*** Exercise data ***

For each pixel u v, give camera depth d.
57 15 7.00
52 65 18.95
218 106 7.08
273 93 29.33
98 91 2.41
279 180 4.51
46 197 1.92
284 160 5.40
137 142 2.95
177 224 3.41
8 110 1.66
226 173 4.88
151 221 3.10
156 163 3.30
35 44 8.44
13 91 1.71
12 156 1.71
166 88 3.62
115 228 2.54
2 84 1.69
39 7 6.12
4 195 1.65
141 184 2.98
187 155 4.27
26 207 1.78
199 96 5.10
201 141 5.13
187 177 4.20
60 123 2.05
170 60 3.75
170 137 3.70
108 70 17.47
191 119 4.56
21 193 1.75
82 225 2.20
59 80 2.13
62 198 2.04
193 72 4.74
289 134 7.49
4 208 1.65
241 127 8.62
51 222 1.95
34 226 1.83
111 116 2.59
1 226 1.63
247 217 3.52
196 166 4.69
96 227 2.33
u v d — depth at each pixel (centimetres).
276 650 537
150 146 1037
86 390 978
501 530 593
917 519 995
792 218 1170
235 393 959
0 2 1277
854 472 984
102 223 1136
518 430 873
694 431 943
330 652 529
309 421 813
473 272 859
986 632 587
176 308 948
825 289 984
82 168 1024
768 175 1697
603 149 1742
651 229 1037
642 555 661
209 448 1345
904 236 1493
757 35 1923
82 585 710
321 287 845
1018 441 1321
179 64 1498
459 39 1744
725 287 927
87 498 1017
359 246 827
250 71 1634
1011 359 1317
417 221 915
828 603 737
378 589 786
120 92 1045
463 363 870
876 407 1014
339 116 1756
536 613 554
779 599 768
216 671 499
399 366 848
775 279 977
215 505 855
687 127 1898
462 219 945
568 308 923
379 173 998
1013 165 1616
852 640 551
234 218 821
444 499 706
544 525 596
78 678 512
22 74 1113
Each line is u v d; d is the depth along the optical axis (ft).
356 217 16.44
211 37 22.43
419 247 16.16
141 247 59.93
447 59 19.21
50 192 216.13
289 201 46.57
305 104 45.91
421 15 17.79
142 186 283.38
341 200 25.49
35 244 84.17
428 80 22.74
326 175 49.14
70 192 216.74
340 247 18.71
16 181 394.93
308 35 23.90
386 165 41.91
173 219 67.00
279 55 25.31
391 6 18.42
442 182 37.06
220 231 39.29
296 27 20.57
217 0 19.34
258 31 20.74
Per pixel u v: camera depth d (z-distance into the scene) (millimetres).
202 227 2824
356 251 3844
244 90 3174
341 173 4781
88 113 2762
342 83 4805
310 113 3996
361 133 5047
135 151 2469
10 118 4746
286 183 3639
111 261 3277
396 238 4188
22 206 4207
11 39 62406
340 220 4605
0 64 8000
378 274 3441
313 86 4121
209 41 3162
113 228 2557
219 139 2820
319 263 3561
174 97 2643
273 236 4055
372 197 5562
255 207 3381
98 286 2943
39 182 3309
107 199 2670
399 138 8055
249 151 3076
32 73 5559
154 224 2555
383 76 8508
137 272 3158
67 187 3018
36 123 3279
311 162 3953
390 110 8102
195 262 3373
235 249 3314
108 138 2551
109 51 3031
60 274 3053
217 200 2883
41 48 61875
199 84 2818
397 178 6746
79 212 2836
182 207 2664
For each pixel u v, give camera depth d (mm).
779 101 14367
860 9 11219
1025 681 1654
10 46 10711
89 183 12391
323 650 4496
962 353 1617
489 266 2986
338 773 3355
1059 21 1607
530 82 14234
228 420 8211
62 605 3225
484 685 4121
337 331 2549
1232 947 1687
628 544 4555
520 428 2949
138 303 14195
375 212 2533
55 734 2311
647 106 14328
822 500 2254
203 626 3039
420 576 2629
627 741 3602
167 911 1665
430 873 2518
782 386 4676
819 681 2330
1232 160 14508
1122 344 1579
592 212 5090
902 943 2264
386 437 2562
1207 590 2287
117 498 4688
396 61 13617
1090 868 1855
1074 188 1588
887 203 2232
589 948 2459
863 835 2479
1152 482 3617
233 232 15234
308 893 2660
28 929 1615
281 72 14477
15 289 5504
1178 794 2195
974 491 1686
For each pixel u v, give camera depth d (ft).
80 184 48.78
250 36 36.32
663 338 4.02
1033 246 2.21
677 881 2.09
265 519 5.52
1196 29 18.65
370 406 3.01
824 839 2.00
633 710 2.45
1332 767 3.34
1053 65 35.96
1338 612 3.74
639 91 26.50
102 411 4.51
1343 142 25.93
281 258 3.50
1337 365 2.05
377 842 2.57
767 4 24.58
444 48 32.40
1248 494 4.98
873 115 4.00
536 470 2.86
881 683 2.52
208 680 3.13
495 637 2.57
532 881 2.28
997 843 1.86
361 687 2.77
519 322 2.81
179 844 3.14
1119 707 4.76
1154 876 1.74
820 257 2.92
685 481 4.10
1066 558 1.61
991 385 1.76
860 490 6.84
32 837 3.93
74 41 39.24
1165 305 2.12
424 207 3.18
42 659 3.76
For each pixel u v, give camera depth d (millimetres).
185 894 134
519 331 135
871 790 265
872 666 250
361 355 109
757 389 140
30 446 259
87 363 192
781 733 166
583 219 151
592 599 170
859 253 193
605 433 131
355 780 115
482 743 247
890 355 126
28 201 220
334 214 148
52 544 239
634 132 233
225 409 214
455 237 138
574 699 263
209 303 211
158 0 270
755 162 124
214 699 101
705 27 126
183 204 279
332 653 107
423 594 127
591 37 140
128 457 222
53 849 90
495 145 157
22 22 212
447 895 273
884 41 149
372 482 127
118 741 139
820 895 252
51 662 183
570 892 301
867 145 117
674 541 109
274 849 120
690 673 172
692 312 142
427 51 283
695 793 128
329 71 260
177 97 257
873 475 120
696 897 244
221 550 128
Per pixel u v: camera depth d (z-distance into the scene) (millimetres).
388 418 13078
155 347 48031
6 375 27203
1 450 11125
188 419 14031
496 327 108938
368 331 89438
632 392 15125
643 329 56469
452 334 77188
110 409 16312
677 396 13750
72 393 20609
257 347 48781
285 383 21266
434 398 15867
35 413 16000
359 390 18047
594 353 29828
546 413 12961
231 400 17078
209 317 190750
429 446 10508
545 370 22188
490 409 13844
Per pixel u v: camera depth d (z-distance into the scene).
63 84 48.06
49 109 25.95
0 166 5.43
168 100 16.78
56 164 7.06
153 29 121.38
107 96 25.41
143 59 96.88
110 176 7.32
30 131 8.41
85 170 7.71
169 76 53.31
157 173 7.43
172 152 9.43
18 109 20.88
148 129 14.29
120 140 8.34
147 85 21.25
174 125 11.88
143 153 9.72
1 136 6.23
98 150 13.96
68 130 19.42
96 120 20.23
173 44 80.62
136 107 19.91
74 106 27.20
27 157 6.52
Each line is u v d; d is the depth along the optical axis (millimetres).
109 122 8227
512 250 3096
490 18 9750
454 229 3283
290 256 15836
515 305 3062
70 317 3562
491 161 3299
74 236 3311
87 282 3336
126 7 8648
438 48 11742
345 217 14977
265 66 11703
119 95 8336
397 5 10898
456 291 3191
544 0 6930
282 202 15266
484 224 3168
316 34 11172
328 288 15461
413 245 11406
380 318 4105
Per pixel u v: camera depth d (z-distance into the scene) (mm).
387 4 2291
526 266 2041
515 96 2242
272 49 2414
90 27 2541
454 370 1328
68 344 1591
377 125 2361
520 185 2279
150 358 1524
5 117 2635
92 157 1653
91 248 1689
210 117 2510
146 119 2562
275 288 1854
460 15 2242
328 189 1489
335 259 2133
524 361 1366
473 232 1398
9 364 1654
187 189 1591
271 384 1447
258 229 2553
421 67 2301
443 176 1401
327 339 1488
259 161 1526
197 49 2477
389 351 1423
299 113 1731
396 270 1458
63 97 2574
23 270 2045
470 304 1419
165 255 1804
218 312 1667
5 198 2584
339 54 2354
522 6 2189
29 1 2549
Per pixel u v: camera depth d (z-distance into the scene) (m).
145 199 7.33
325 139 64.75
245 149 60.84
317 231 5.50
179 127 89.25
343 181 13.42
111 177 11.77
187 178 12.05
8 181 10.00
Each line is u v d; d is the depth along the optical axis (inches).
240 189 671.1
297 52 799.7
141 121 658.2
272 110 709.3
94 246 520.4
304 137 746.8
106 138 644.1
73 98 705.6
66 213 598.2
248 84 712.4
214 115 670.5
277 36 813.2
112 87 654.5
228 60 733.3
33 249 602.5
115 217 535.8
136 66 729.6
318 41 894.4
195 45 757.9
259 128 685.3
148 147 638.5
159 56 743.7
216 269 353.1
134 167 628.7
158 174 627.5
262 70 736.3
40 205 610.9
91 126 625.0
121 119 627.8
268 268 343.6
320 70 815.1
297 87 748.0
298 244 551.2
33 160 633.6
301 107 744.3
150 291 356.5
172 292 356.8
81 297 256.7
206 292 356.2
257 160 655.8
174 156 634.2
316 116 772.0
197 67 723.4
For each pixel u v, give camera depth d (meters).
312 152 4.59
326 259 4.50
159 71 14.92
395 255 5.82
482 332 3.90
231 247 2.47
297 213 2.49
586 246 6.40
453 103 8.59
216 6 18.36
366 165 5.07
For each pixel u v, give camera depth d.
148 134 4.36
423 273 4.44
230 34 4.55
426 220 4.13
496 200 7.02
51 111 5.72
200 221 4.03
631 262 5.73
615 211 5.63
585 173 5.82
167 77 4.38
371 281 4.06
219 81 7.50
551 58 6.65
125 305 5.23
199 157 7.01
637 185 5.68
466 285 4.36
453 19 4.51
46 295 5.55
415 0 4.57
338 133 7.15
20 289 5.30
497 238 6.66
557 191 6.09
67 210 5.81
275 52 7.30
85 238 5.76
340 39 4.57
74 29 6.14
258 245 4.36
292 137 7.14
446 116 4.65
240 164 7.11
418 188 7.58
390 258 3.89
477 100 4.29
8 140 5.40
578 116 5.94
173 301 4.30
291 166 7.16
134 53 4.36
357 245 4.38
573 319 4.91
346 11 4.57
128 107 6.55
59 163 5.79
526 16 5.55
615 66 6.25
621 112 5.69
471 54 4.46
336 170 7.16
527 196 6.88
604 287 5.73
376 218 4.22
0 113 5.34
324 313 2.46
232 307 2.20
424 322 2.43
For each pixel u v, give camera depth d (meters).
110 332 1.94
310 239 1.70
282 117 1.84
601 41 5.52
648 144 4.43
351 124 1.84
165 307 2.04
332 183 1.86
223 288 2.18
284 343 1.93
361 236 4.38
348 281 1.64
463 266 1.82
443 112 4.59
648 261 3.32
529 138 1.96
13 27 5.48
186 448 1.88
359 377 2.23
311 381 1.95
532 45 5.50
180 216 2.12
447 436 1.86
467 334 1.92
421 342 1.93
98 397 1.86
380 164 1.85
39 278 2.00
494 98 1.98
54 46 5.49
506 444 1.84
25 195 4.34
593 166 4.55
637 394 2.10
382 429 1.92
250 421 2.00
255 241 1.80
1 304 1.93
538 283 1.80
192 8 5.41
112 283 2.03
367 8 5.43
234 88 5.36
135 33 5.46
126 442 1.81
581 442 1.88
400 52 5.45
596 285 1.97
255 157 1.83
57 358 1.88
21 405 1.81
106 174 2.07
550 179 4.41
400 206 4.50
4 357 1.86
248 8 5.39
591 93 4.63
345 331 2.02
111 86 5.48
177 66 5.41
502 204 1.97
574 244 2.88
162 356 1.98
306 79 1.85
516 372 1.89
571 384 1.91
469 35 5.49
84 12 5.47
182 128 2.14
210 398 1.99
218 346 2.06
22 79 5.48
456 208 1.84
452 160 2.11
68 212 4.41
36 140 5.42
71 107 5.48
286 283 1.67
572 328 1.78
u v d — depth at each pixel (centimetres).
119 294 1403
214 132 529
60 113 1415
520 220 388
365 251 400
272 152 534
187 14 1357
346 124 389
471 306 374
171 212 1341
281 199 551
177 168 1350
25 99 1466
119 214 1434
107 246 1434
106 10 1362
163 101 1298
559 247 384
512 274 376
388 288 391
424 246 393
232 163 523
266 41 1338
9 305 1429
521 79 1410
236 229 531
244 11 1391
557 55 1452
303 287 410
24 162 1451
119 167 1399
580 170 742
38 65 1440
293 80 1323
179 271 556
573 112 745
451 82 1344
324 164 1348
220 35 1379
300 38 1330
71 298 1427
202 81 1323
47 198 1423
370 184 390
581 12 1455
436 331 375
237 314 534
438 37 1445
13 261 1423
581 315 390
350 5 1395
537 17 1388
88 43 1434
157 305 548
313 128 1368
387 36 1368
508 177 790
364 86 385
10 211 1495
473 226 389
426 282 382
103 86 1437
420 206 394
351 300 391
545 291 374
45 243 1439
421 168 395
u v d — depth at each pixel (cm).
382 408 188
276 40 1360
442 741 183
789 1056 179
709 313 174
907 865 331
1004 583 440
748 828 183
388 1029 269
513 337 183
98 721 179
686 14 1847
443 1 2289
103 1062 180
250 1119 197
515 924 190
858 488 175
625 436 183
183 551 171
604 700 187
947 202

*** End of Exercise data ***

**Exercise**
Every line above from the line with "179 127 89.25" to the line with "197 67 723.4", both included, must be reproduced exactly, and no other line may appear.

**Finished task**
179 127 89.25
343 181 13.42
111 177 11.77
187 178 12.05
8 181 10.00
Each line is u v d; d is the depth along the optical axis (inches).
240 189 671.1
297 52 799.7
141 121 658.2
272 110 709.3
94 246 520.4
304 137 746.8
106 138 644.1
73 98 705.6
66 213 598.2
248 84 712.4
214 115 670.5
277 36 813.2
112 87 654.5
228 60 733.3
33 249 602.5
115 217 535.8
136 66 729.6
318 41 894.4
195 45 757.9
259 128 685.3
148 147 638.5
159 56 743.7
216 269 353.1
134 167 628.7
158 174 627.5
262 70 736.3
40 205 610.9
91 126 625.0
121 119 627.8
268 268 343.6
320 70 815.1
297 87 748.0
298 244 551.2
33 160 633.6
301 107 744.3
150 291 356.5
172 292 356.8
81 297 256.7
206 292 356.2
257 160 655.8
174 156 634.2
316 116 772.0
197 67 723.4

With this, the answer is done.